We are using ES version 7.17.7 at the moment.

@Hendrik_Muhs Thanks for the hint. Yes, you were right, we missed the settings.align_checkpoints flag. We are trying to transform the data while it is generated, because we are not able to store a whole month of data.

Our goal is to aggregate the unique-IDs count for the current month and then automatically roll over to the new month once it begins while beeing able to see the data of the current month.

We included "settings.align_checkpoints": false in our current config, but now, after letting it run some time we seem to have the Problem that the buckets seem to be created correctly, but the productIDs aggregation is allways 0

"_source": {
    "productIDs": 0,
    "time": "2023-03-01T00:00:00.000Z",
    "account": "a1"
}

Any idea what the Problem here could be?

That's a problem. When transform re-creates a bucket, it recalculates it. All data necessary for that bucket must still be retrievable. With other words, at least the last month must be there and you can only delete a month once it's fully over.

Your usage of cardinality illustrates the problem. While a min, max, sum would be possible to calculate without historic data, cardinality requires an approximate data structure called HyperLogLog++. Think of it as a large binary array. We don't store this binary array, but only the final output. That means every time the bucket has to be re-calculated, this array gets re-created to calculate the cardinality from it. Technically speaking a min could be calculated by taking the min of the current and new value, but because we support many aggregations, including cardinality and scripted_metric, the continuous mode works by always re-calculating the bucket.

If you don't have the resources to store a full month of data I only see the option to decrease the time window of the date_histogram, maybe you can store at least a week.

For cardinality however that's a problem again.
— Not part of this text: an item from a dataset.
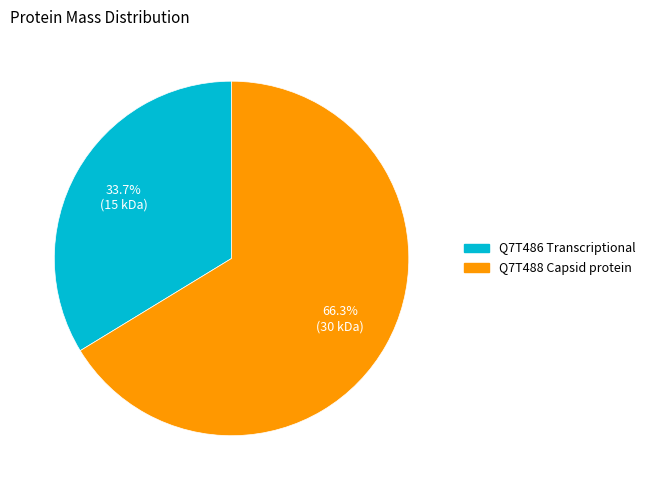

To the nearest percent, what portion does Q7T488 Capsid protein represent?

66%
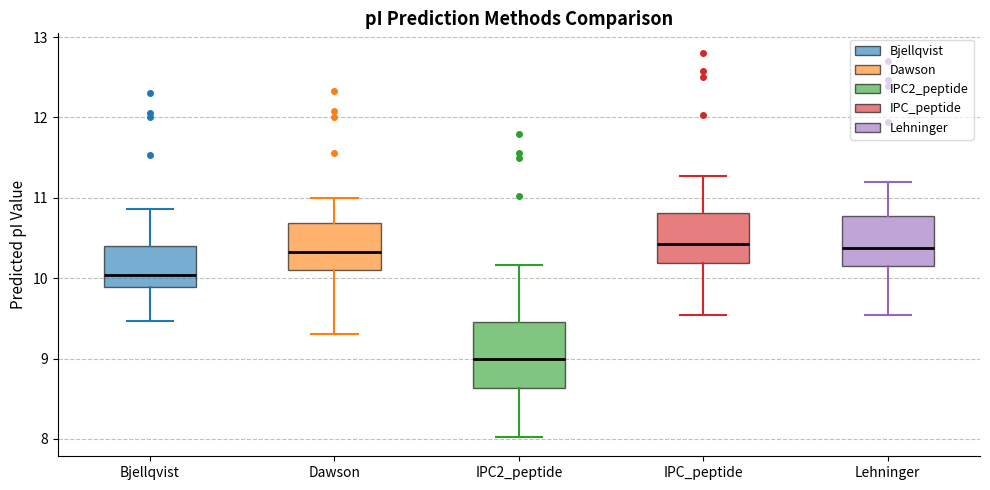

Where does the median line of the box for IPC2_peptide sit on the y-axis? The values are not printed on the chart, so give them approximately, as read against the axis.

9.0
If you have 4 documents for 4 weeks and a cardinality value for each week, it is impossible to calculate the cardinality of a month, because you can't tell from 4 numbers, how many of them overlap.

Possible solution

What I can think of is creating stacked transforms, 2 transforms chained together. transform 1 summarizes data daily with a group_by on timestamp, accountID and productID. As aggregation you could count the number of docs that match that combination:

 "count" : { "value_count" : { "field" : "productID" } }

My hope is, that this reduces the source data significantly, which only works if you have tons of documents per day, account and product. Note, this transform does not use a cardinality agg.

Given that transform you can delete the source data for a day after that day is over.
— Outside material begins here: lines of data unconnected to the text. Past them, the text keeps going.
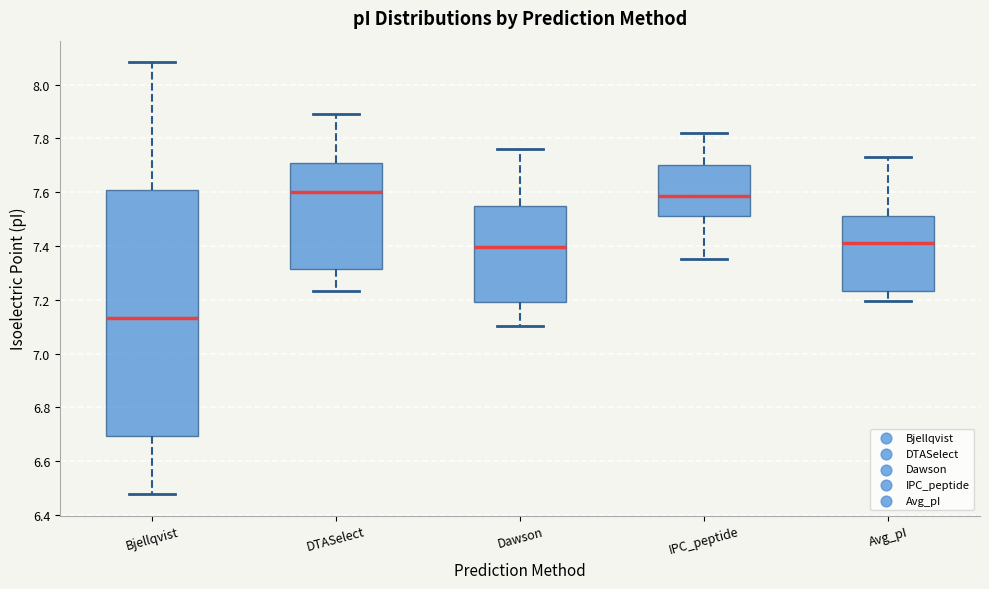

Reading left to right, read every box against the y-axis: the position of its median line, the range the box covers, and the ends of its whiskers. The values are not printed on the chart, so give them approximately, as read against the axis.

Bjellqvist: median 7.14, box 6.70 to 7.60, whiskers 6.48 to 8.08
DTASelect: median 7.60, box 7.32 to 7.70, whiskers 7.24 to 7.90
Dawson: median 7.40, box 7.20 to 7.54, whiskers 7.10 to 7.76
IPC_peptide: median 7.58, box 7.52 to 7.70, whiskers 7.36 to 7.82
Avg_pI: median 7.42, box 7.24 to 7.52, whiskers 7.20 to 7.74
transform 2 could run on the destination of transform 1 and do your monthly summary. You need to keep the data from the 1st transform for a month, but as it got reduced, that's hopefully within your storage budget.

The 1st transform's destination index could use a retention_policy to delete data after a month.
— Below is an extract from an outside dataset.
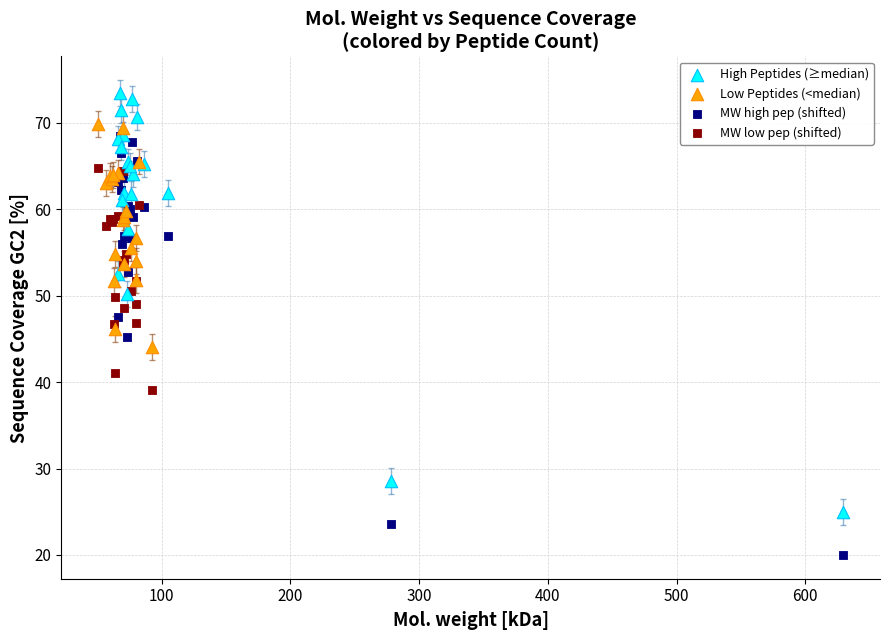

Which series reaches the maximum Y coordinate?

High Peptides (≥median)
(FWIW To safe storage, disable _source for both transforms)

1 Like

Thanks a lot for your detailed explanation :+1: This helped a lot!
I thought, that in continuous mode, the magical HyperLogLog will be stored or even held in memory. So it would be possible to index previous data and even update it with live data. To have this option, would be a real killer feature.

Our simple use case: Count the number of different products a users accesses per month.
Sample answer: User Alex loads 4.921.465 unique products in Mai. The total number of loaded products in Mai were 306.357.360 (real numbers).

To also have a live preview for the month would be great, but fortunately in our case it's enough to calculate it afterwards. I wanted to skip the scanning of 600Gb historical data per month, because it takes a lot of time and produces a heavy load, to access this "cold" data (I know I reduce to load with loading limits).

In conclusion I need to disable the continuous mode for the transformation and optimize and fine-tune the aggregation of historical data.